▶ _Document extract_:
★ ★ ★ ★ ★
Chapter 7, Problem 78E

Interpretation Introduction

(a)

Interpretation:

The reaction ${\text{H}}_2{\text{SO}}_4\left(aq\right)+\text{LiOH}\left(aq\right)\to$ is to be completed and balanced.

Concept introduction:

The process in which the reactants combine to form a new product is called a chemical reaction. The chemical and physical properties of the products are different from those of the reactants. The different types of chemical reactions are combination reaction, decomposition reaction, and displacement reaction.

Answer to Problem 78E

The reaction ${\text{H}}_2{\text{SO}}_4\left(aq\right)+\text{LiOH}\left(aq\right)\to$ is completed and balanced as shown below. ${\text{H}}_2{\text{SO}}_4\left(aq\right)+2\text{LiOH}\left(aq\right)\to {\text{Li}}_2{\text{SO}}_{\text{4}}\left(aq\right)+{\text{2H}}_{\text{2}}\text{O}\left(l\right)$

Explanation of Solution

The reaction of an acid with a base results in the formation of salt and water. This reaction is known as the neutralization reaction.

Therefore, the chemical equation for the reaction ${\text{H}}_2{\text{SO}}_4\left(aq\right)+\text{LiOH}\left(aq\right)\to$ is given below.

${\text{H}}_2{\text{SO}}_4\left(aq\right)+\text{LiOH}\left(aq\right)\to {\text{Li}}_2{\text{SO}}_{\text{4}}\left(aq\right)+{\text{H}}_{\text{2}}\text{O}\left(l\right)$

The number of atoms on either side of the equation is not the same. Therefore, the coefficient $2$ is added before $\text{LiOH}\left(aq\right)$ and ${\text{H}}_{\text{2}}\text{O}\left(l\right)$ to balance the equation. Therefore, the balanced equation is given below.

${\text{H}}_2{\text{SO}}_4\left(aq\right)+2\text{LiOH}\left(aq\right)\to {\text{Li}}_2{\text{SO}}_{\text{4}}\left(aq\right)+{\text{2H}}_{\text{2}}\text{O}\left(l\right)$

Conclusion

The reaction ${\text{H}}_2{\text{SO}}_4\left(aq\right)+\text{LiOH}\left(aq\right)\to$ is completed and balanced as shown below. ${\text{H}}_2{\text{SO}}_4\left(aq\right)+2\text{LiOH}\left(aq\right)\to {\text{Li}}_2{\text{SO}}_{\text{4}}\left(aq\right)+{\text{2H}}_{\text{2}}\text{O}\left(l\right)$

Interpretation Introduction

(b)
★ ★ ★ ★ ★
▶ _Data_:
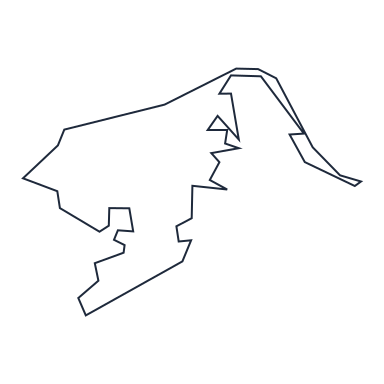 outline of Dumyat
{"feature_id": "EGY-1539", "entity_name": "Dumyat", "entity_type": "Governorate", "adm_level": 1, "iso_a3": "EGY", "parent_name": "Egypt", "parent_adm1": "", "projection": "albers", "projection_center": [31.792, 31.35], "detail": "coarse", "context": "isolated", "style": "outline", "palette": "slate", "viewbox_px": 384, "rotation_deg": 0, "n_neighbors": 0, "source": "natural_earth", "source_scale": "10m", "svg_char_len": 710}
<svg xmlns="http://www.w3.org/2000/svg" viewBox="0 0 384 384"><path d="M354.8,186.0L304.8,162.1L289.6,134.5L303.9,133.6L260.9,76.3L231.0,75.4L219.4,93.7L231.0,93.6L238.8,139.5L217.6,115.9L207.7,130.0L227.2,130.0L225.1,143.5L238.8,148.2L211.3,153.1L219.4,162.2L209.8,180.0L227.2,189.5L192.4,185.8L191.7,218.2L176.4,226.3L178.7,241.5L191.1,240.3L182.4,261.4L85.8,315.4L78.3,298.0L98.4,280.7L94.8,263.2L123.6,252.7L124.6,245.1L114.0,239.8L117.9,230.3L133.2,231.4L129.3,208.3L109.3,208.1L108.8,225.7L99.5,231.7L59.9,208.1L57.3,191.2L23.0,178.3L57.9,145.4L64.3,129.6L164.6,104.6L236.2,68.6L258.1,69.1L276.2,78.3L312.7,147.3L340.0,175.3L361.0,181.5L354.8,186.0Z" fill="none" stroke="#1e293b" stroke-width="2"/></svg>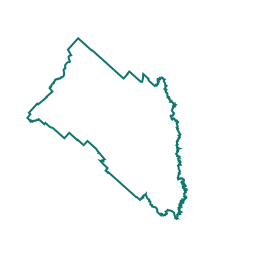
★ ★ ★ ★ ★
▶ _Task brief_: In the worked solution on the reaction of sulfuric acid with lithium hydroxide, what is the name of the reaction between an acid and a base that forms a salt and water?

▶ _Exercise answer_: The neutralization reaction.